The two-axis finding: disputes and reversals rank categories in opposite orders

Every Polymarket tool looks at one axis — how often a market is disputed. Measure two, and they tell opposite stories:

Category Disputes often? Flips when disputed?
Geopolitics Highest (top of both samples) 5.9% (n=17)
Politics High 5.3% (n=57)
Sports Lowest (~0% in both samples) 38% (n=50)

Geopolitics markets are contentious but stable — they dispute constantly because they’re ambiguous, yet the original answer almost always survives. Sports markets barely ever dispute, but when they do it’s a genuine correction (a real scoring or rules error). A one-axis read would mislead you in both directions.

Why we publish the rank, not a single dispute rate

We measure dispute propensity in two samples — the ~1,500 highest-volume resolved markets and the ~1,500 most recent.

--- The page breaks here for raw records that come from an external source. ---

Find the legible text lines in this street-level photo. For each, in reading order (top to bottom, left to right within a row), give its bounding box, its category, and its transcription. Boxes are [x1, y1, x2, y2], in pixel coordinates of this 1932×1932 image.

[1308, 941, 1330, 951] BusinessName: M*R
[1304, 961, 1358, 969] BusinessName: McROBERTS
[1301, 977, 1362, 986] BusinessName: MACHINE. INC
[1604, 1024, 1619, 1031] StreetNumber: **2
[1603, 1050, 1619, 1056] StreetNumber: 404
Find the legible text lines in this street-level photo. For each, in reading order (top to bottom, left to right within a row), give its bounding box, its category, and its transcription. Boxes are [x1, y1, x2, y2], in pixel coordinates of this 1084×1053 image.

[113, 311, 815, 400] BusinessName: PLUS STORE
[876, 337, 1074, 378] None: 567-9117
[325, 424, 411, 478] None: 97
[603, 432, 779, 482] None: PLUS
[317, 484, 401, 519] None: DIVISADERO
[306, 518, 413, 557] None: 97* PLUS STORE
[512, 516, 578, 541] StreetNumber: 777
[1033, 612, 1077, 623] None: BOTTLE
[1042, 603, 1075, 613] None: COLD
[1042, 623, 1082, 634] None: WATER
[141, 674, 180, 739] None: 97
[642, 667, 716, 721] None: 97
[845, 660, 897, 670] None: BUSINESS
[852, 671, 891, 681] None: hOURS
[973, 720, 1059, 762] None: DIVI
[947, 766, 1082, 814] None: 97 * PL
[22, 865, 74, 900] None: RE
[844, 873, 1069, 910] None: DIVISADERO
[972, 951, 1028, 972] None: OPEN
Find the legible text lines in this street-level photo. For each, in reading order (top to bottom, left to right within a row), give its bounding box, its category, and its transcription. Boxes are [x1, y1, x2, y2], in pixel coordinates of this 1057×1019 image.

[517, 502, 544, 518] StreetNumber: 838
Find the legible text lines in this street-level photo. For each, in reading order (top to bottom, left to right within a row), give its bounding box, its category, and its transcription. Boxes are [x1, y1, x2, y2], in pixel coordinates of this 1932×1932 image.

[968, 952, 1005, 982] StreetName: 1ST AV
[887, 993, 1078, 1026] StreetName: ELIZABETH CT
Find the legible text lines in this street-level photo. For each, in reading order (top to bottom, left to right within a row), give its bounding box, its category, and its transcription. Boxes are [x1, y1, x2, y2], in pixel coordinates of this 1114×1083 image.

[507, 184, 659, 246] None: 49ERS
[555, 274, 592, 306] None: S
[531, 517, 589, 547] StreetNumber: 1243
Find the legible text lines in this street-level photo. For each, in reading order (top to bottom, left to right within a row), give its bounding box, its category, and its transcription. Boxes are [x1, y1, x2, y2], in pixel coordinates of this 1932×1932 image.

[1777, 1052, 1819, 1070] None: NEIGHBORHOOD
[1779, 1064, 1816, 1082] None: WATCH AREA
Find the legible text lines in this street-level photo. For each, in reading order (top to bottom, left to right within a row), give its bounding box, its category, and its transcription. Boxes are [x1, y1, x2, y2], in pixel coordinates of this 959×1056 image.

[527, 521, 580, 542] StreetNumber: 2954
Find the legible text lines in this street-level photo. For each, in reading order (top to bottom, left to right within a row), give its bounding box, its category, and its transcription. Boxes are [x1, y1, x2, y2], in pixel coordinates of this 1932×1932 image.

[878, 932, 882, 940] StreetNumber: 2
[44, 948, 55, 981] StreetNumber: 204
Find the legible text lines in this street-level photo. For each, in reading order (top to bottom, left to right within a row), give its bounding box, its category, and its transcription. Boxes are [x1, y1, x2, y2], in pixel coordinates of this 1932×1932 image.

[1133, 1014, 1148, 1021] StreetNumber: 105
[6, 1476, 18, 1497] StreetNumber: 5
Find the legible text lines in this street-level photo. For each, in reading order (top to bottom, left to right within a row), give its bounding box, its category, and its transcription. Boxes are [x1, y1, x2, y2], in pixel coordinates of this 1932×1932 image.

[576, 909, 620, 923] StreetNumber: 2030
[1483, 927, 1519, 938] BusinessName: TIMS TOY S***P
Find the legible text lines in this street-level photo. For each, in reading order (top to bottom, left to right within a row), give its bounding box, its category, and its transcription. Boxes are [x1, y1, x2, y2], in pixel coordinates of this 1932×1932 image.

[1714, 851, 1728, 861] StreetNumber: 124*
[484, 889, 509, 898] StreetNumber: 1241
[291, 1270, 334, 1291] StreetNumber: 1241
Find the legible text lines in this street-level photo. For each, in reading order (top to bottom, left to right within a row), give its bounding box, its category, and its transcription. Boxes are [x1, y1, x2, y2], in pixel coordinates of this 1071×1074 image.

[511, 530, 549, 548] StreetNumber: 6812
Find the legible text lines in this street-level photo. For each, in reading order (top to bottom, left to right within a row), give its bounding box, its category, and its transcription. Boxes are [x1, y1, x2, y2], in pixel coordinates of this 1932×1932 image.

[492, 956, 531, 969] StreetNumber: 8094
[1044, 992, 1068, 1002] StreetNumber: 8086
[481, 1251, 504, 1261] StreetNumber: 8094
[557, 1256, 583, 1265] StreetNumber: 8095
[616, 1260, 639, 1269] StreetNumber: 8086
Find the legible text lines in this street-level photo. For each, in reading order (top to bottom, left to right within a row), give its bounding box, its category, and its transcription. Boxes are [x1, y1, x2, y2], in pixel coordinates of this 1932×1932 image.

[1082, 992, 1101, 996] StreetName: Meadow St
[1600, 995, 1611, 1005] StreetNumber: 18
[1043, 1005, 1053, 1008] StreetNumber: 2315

The absolute number swings several-fold between them (Geopolitics is 35.1% in the volume sample vs 5.1% in the chronological one; Politics 16.1% vs 1.1%). What stays put is the order: Geopolitics at the top, Sports at the bottom (~0%), in both. So the rank is the fact; the isolated percentage is not. We publish both samples so you can check it.

A third signal: the question’s criterion

Markets with a subjective criterion (“permanent peace,” “will he cry?”) dispute far more than those with an objective one (“above $150k,” “Team A vs Team B”) — a gap of roughly 20× in the high-volume sample (27.4% vs 1.4%) and about 3× in the chronological one.

This axis is orthogonal to category: it discriminates within a category (a Fed market phrased as “25 bps” versus “Netanyahu out of office”). The direction is robust in both samples; the magnitude is sample-dependent.

What this is — and what it is not

This is resolution-risk metadata: for a market of this category, with this kind of criterion, here is how often comparable markets historically dispute and reverse. It is a base-rate, a descriptive fact. It is not a prediction that a specific market will be disputed, and it is not an accusation of manipulation against anyone. The trader or the agent sets the threshold; we state the structural fact the order book doesn’t.

Methodology (open, falsifiable)

For AI trading agents: the per-market and per-category resolution-risk data is a machine-readable x402 endpoint — GET api.x402intel.uk/resolution-risk and /resolution-watchlist ($0.20 USDC/call on Base). Pre-trade resolution-risk metadata, fact not prediction. The underlying numbers on this page are also available as a free JSON dataset.
Caveats. Base-rate by category, not a prediction of any specific market. Dispute = the UMA process fact (a contested proposal), never fraud nor accusation. Absolute dispute rate varies several-fold by sampling — read the relative rank, not the isolated number. Small per-category cells are directional. Category = declared keyword heuristic on the market title. Numbers on this page reflect data measured 2026-07-10 and are refreshed as the underlying on-chain data updates.